Transport Minister Marc Garneau told reporters Wednesday morning the decision to ground the planes was a precautionary move that was made after a review of the available evidence, three days after the Ethiopian Airlines disaster that killed all 157 people on board, including 18 Canadians.
Hours later, U.S. President Donald Trump announced an emergency order grounding all Boeing 737 Max 8 and Max 9 aircraft in that country, effectively closing the skies to the more than 375 Max 8s currently in service across the globe.
More than 40 countries have now grounded or banned the Max 8 from their airspace over safety concerns and possible parallels to an Oct. 29 incident which saw the same type of aircraft plunge into the Java Sea, killing 189 people.
The latest suspensions come as thousands of Canadians are away on March break, stoking fears of stranded passengers and rebooking delays.
Adeel Khamisa said his family’s United Airlines flight from Montreal to Los Angeles on an Air Canada-operated Max 8 plane was full last Saturday.

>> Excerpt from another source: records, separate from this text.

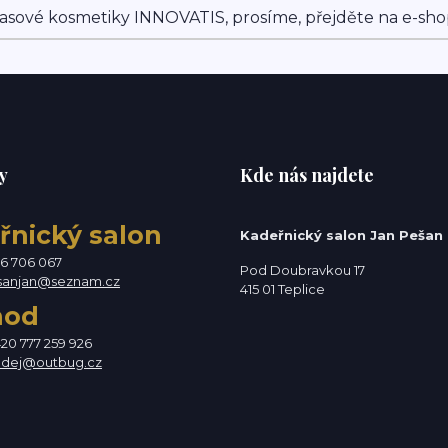
asové kosmetiky INNOVATIS, prosíme, přejděte na e-sh
y
Kde nás najdete
řnický salon
Kadeřnický salon Jan Pešan
76 706 067
Pod Doubravkou 17
sanjan@seznam.cz
415 01 Teplice
hod
420 777 259 926
odej@outbug.cz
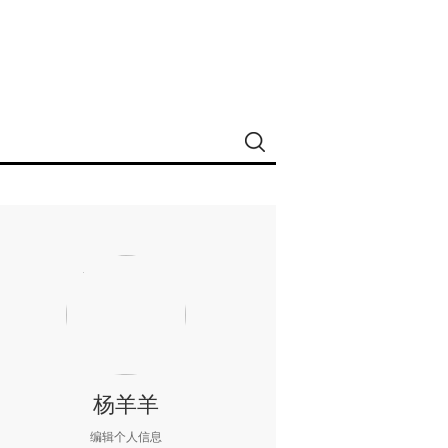
杨羊羊
编辑个人信息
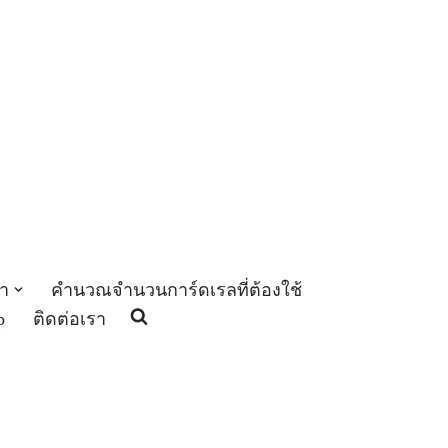
า
คำนวณจำนวนการ์ดเรลที่ต้องใช้
p
ติดต่อเรา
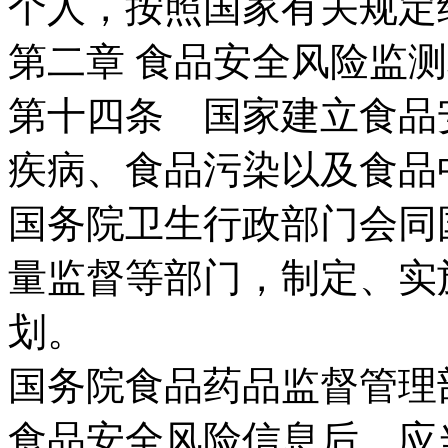
个人，按照国家有关规定
第二章 食品安全风险监
第十四条 国家建立食品
疾病、食品污染以及食品
国务院卫生行政部门会同
量监督等部门，制定、实
划。
国务院食品药品监督管理
食品安全风险信息后，应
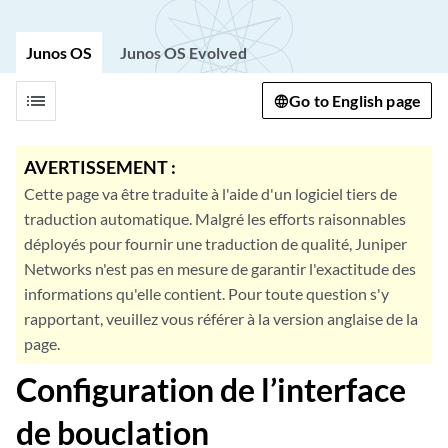
Junos OS
Junos OS Evolved
list
Go to English page
AVERTISSEMENT :
Cette page va être traduite à l'aide d'un logiciel tiers de
traduction automatique. Malgré les efforts raisonnables
déployés pour fournir une traduction de qualité, Juniper
Networks n'est pas en mesure de garantir l'exactitude des
informations qu'elle contient. Pour toute question s'y
rapportant, veuillez vous référer à la version anglaise de la
page.
Configuration de l’interface
de bouclation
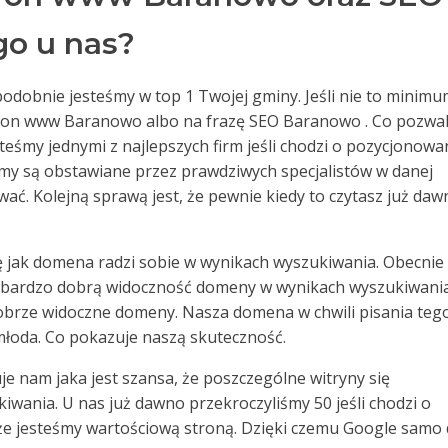
go u nas?
odobnie jesteśmy w top 1 Twojej gminy. Jeśli nie to minim
stron www Baranowo albo na frazę SEO Baranowo . Co pozwa
steśmy jednymi z najlepszych firm jeśli chodzi o pozycjonowan
zemy są obstawiane przez prawdziwych specjalistów w danej
ować. Kolejną sprawą jest, że pewnie kiedy to czytasz już da
ę jak domena radzi sobie w wynikach wyszukiwania. Obecnie
 bardzo dobrą widoczność domeny w wynikach wyszukiwania
 dobrze widoczne domeny. Nasza domena w chwili pisania teg
 młoda. Co pokazuje naszą skuteczność.
e nam jaka jest szansa, że poszczególne witryny się
wania. U nas już dawno przekroczyliśmy 50 jeśli chodzi o
 że jesteśmy wartościową stroną. Dzięki czemu Google samo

“All those people need to get home,” said the Ottawa resident. “I’m getting passed around back and forth between two airlines, 1/8each 3/8 saying it’s the other’s responsibility.”
Jason Scarrotts, a father of two young children, said he was on the phone with Air Canada for 90 minutes before speaking with an agent to rebook their Max 8 flight from Vancouver to Palm Springs, only to be disconnected. “Please help,” he tweeted.
Air Canada and WestJet Airlines Ltd. confirmed Wednesday they were in the process of grounding their Max 8s.
Air Canada said it will grant affected customers on its roughly 75 daily Max 8 flights a full fee waiver – though that may not cover higher fares for a rebooked flight – along with “the ability to obtain a full refund.”
“We are working to rebook impacted customers as soon as possible but given the magnitude of our 737 Max operations, which on average carry 9,000 to 12,000 customers per day, customers can expect delays in rebooking and in reaching Air Canada call centres and we appreciate our customers’ patience,” the company said in a statement.
WestJet said the grounding order will affect about 1,400 customers daily. The Calgary-based company said it will “attempt to rebook guests for no additional charge,” but is sticking to a policy that could see passengers pay the difference in fares or fees for the changed ticket.
Air Canada has 24 Max 8s and WestJet has 13 – six per cent and seven per cent of their fleets of 400 and 175 aircraft, respectively.
The carriers use the commuter planes daily to ferry passengers on routes that include Vancouver-Calgary and Vancouver-Montreal as well as March break favourites such as Toronto-Puerto Vallarta and Vancouver-Honolulu.
Sun destinations for WestJet’s Max 8s – which make about 35 flights each day — include the Florida hot spots of Tampa, Orlando and Fort Lauderdale.
Ryder estimates the ban could cost the two airlines $100 million collectively in the first 10 days.
“They don’t have another 24 jets just sitting parked somewhere that they can bring into service to cover it …They’ll have to cancel flights,” he said.
Ryder explained the airlines may try to cut the number of flights on some routes and replace the Max 8 jetliners with larger planes.
Air Canada plans to swap in other aircraft on flights to Hawaii, Martinique and Guadeloupe, reroute some passengers through different airlines and cancel other flights, including those from Halifax and St. John’s to London, all of which comes at a cost.